Later, I will share more notes on more topics that I consider relevant, unfortunately we could not review them.
- Basic Programming in Python and Basic topic of Numpy: We review Python and its collections (dic, list, tuples, sets). About Numpy, we go from introduction (vectors and matrices) to specific operations (Brocasting, Matrix operation, Vectorization, etc.).
- Pandas and the environment in Jupyter Notebook: In the first part, we examined Pandas and their objects (DataFrames and Series, and their functionalities), we also saw aspects of Jupyter's functionalities, such as the magic commands and the operation of the notebook.
- DataFrames and Series / Relation between SQL and Pandas 1: We reviewed many ways to create DataFrames and Series, and aspects of the operation with them and each other. With examples, we examined the relationship between basic queries in SQL but using Pandas.
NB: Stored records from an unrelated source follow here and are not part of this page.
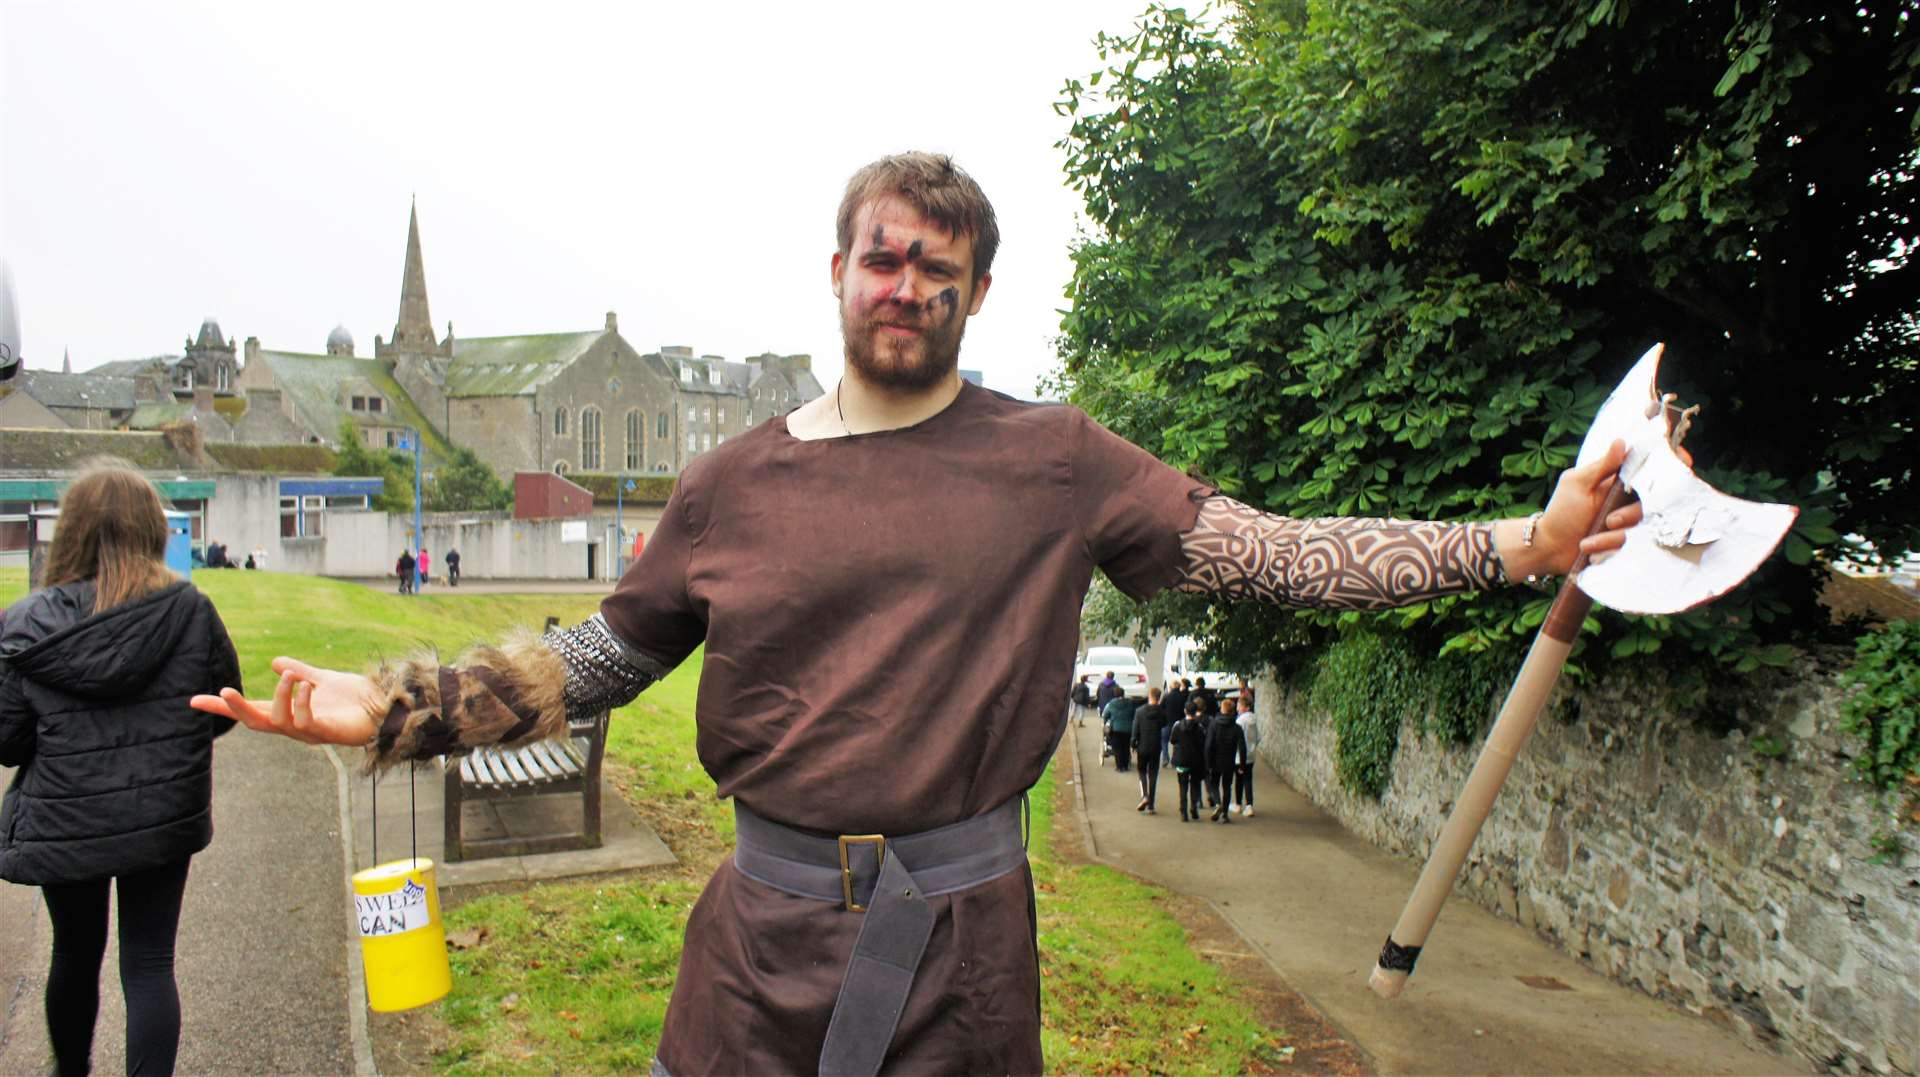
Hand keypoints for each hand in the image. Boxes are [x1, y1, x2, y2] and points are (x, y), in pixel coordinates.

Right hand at [190, 657, 383, 746]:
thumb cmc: (354, 700)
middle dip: (235, 709)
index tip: (193, 700)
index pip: (250, 710)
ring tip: (290, 675)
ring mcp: (310, 732)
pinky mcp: (327, 732)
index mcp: (289, 713)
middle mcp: (294, 726)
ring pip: (278, 722)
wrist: (385, 708)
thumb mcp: (321, 679)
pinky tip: (307, 686)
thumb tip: (274, 663)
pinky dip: (301, 702)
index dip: (223, 707)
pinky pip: (305, 722)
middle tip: (223, 691)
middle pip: (254, 723)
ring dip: (280, 695)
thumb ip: (299, 672)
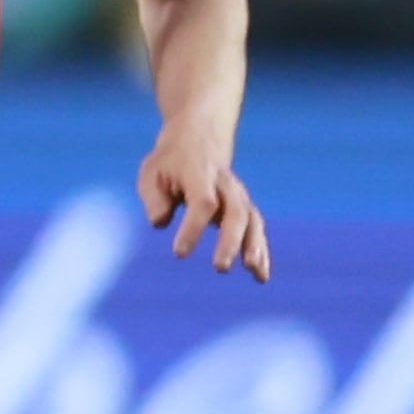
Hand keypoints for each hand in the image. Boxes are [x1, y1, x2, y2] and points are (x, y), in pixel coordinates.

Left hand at [139, 127, 271, 281]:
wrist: (200, 138)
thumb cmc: (170, 161)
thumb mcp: (152, 173)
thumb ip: (155, 198)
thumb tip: (160, 223)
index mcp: (200, 174)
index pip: (202, 203)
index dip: (194, 228)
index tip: (179, 253)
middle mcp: (226, 185)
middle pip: (236, 214)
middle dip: (230, 242)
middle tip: (220, 268)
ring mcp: (238, 195)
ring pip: (252, 221)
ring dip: (255, 247)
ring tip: (254, 273)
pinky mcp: (244, 207)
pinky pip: (256, 228)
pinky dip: (260, 250)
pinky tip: (260, 276)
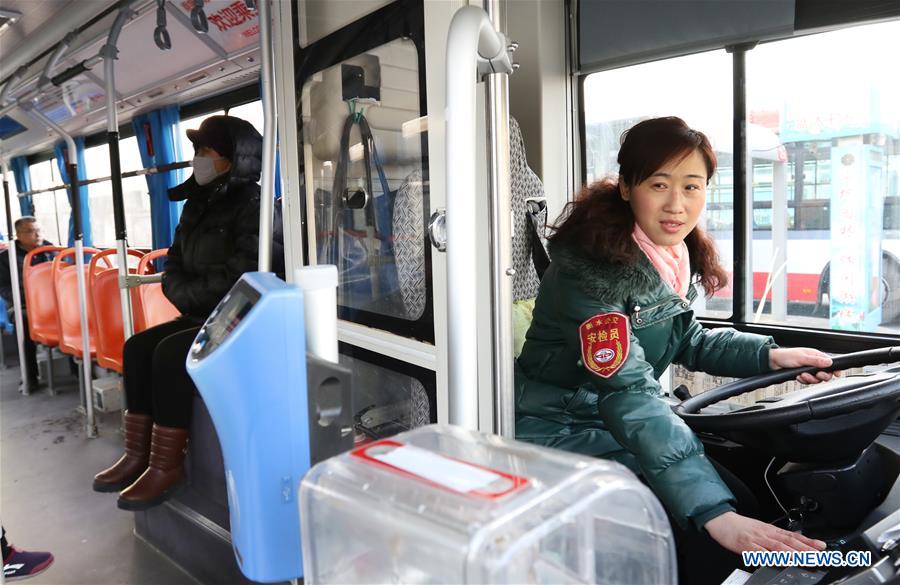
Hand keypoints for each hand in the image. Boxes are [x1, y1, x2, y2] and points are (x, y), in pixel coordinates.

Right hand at [705, 511, 825, 554]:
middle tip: (819, 556)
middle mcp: (766, 533)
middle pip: (789, 542)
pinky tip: (778, 561)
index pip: (793, 536)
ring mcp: (756, 539)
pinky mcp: (746, 545)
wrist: (720, 520)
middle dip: (806, 550)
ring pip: (778, 547)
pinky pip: (760, 553)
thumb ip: (775, 536)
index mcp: (770, 530)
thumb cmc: (740, 526)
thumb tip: (792, 543)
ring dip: (793, 553)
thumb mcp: (760, 528)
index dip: (808, 541)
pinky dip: (770, 557)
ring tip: (805, 559)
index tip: (822, 546)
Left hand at [769, 347, 840, 383]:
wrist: (773, 362)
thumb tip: (829, 362)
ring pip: (816, 379)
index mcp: (815, 355)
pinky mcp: (802, 375)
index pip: (830, 363)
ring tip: (802, 375)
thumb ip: (816, 361)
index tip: (837, 374)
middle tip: (816, 375)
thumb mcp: (802, 358)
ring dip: (810, 378)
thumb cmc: (786, 356)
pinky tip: (798, 376)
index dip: (835, 369)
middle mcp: (813, 363)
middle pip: (825, 373)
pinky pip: (808, 381)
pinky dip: (803, 380)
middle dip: (820, 376)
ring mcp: (808, 369)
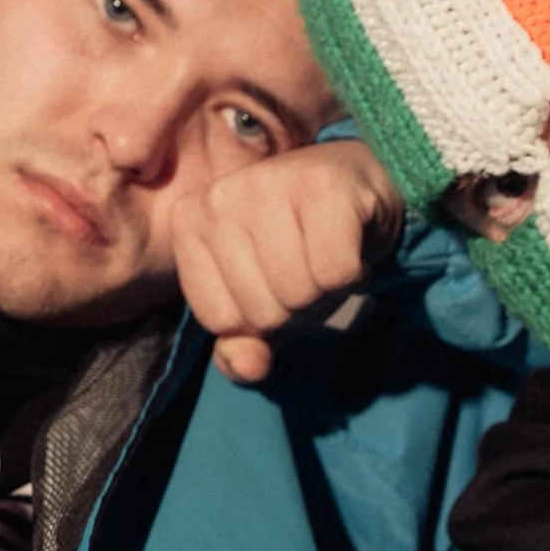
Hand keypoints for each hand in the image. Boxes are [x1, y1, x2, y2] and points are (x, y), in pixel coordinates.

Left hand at [172, 140, 405, 383]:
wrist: (360, 186)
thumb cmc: (301, 245)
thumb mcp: (262, 299)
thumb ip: (242, 344)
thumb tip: (250, 368)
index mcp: (189, 222)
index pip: (222, 321)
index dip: (261, 321)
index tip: (277, 281)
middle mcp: (219, 196)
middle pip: (264, 311)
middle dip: (299, 307)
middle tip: (311, 268)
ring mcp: (268, 183)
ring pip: (299, 293)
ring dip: (328, 292)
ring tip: (329, 257)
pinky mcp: (322, 185)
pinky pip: (335, 273)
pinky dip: (354, 274)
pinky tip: (351, 246)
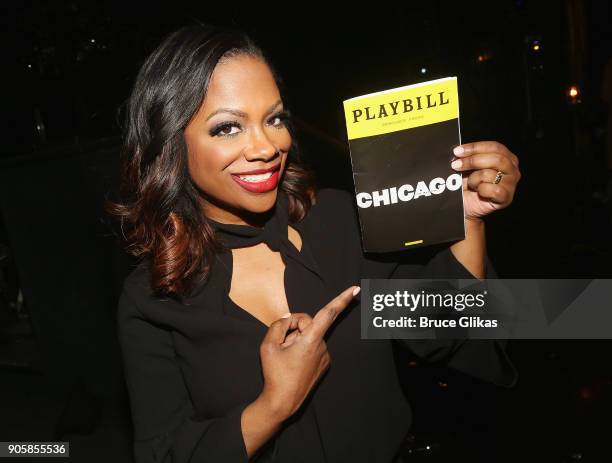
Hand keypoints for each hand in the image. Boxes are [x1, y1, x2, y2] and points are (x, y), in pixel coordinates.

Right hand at [258, 286, 358, 420]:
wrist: (282, 402)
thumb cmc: (275, 374)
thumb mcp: (268, 345)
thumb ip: (279, 325)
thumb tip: (289, 318)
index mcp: (311, 340)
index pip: (328, 313)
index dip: (342, 299)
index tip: (355, 289)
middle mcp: (323, 347)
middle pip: (308, 322)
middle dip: (294, 326)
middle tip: (281, 343)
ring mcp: (325, 356)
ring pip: (309, 336)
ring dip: (297, 340)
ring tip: (287, 357)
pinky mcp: (324, 364)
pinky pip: (313, 346)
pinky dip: (303, 348)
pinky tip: (293, 362)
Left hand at [450, 141, 520, 221]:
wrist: (466, 206)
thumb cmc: (468, 185)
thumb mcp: (468, 166)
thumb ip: (467, 156)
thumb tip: (458, 150)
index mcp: (507, 157)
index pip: (495, 147)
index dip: (475, 147)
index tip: (457, 151)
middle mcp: (512, 170)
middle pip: (496, 159)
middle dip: (473, 161)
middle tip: (455, 165)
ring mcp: (511, 185)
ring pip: (491, 174)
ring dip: (474, 179)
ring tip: (470, 184)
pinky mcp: (506, 198)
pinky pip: (494, 190)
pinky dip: (482, 190)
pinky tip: (478, 192)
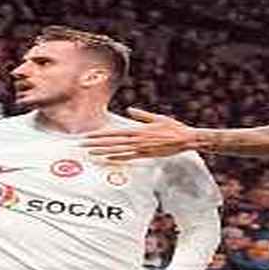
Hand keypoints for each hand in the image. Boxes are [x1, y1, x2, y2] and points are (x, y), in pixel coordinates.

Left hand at [84, 108, 198, 159]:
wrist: (186, 139)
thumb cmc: (174, 128)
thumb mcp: (157, 118)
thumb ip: (142, 115)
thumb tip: (130, 109)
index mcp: (138, 130)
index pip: (114, 133)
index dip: (99, 135)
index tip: (88, 136)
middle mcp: (137, 140)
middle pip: (112, 142)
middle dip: (96, 143)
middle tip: (82, 145)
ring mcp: (141, 149)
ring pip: (118, 151)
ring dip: (103, 152)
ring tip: (90, 153)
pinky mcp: (147, 155)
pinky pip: (130, 158)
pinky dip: (118, 159)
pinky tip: (108, 160)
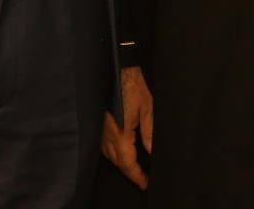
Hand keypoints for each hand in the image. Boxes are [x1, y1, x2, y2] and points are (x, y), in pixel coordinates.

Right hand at [102, 66, 153, 188]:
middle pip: (118, 162)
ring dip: (121, 165)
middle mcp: (108, 135)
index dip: (136, 175)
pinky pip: (105, 147)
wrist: (117, 70)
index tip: (145, 183)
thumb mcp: (148, 108)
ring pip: (110, 156)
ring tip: (134, 169)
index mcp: (121, 133)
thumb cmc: (133, 86)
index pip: (128, 162)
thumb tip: (153, 151)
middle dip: (130, 173)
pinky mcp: (99, 125)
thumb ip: (150, 132)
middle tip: (142, 179)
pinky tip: (121, 154)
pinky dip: (114, 155)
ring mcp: (101, 130)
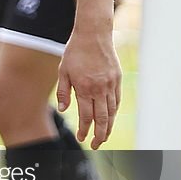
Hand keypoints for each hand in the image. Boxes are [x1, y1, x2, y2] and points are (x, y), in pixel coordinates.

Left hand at [55, 30, 121, 148]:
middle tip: (96, 145)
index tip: (82, 138)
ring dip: (109, 126)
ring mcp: (110, 84)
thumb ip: (64, 92)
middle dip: (99, 135)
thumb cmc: (75, 52)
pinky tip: (111, 118)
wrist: (94, 34)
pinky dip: (114, 112)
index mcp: (85, 88)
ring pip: (112, 111)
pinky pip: (117, 100)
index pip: (86, 116)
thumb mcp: (63, 71)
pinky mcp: (117, 79)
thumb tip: (64, 110)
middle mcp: (100, 88)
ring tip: (104, 136)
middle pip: (102, 119)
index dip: (85, 130)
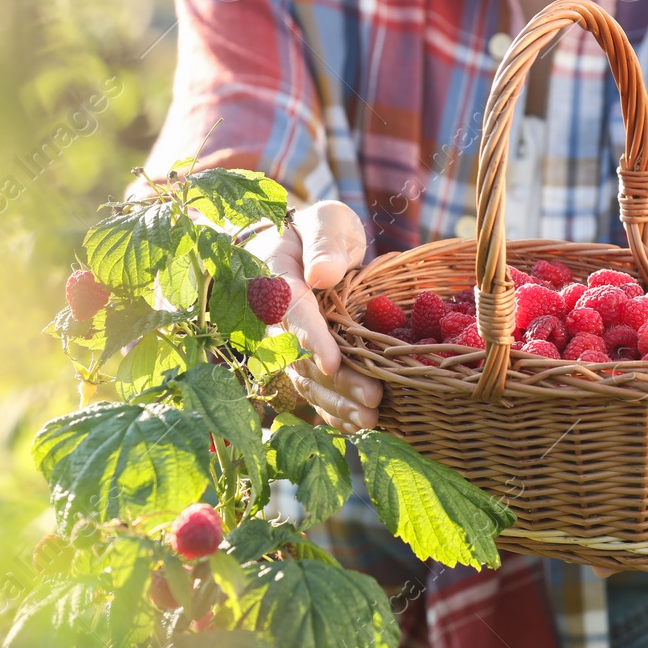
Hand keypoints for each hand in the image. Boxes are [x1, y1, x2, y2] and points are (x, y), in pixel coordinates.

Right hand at [250, 200, 382, 433]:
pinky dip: (332, 410)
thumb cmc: (317, 229)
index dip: (310, 339)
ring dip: (337, 404)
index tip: (332, 363)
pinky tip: (357, 426)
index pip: (290, 311)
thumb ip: (324, 244)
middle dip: (336, 383)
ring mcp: (284, 343)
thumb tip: (323, 274)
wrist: (302, 244)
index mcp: (275, 279)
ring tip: (371, 421)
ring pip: (306, 380)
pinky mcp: (299, 358)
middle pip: (299, 357)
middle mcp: (274, 319)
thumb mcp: (325, 221)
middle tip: (373, 398)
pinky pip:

- Pipeline/Relation between SQL and Pandas 2 / GroupBy and Pivot Tables: We encouraged the use of Pipeline in Pandas step by step with examples. Later, we explored the GropuBy operation on DataFrames and made examples. Finally, we finished reviewing the basic queries in SQL but in Pandas.
- Methods in Pandas/ Merges and Joins/ Structure of the Data Analysis Project: Previously in other lessons, we used some methods in DataFrames. In this notebook we explored the most useful methods on DataFrames with the intention of working with pipeline. I briefly mentioned something about merge, join, concat and addend, but I showed many examples of how we could work with pipelines and visualizations.
- Two Data Analysis mini-projects: In this last notebook we made two mini-projects of Data Analysis. We did it using the knowledge from the previous lesson. We also reviewed the topics covered in this course and commented on the omitted topics. For the first mini-project, we estimated some models to see the possible problems in an Machine Learning project.
- Categories and strings in Pandas.
- Tidy Dataframes.
- Time Series in Pandas.
- Brief introduction in Dask.
- Unfortunately, this course was taught in Spanish, so the comments in the notebooks were done in Spanish. But I think if you like and you know Python, you won't have problems with that.
- You can run these notebooks in Colaboraty, on that platform the course was taught.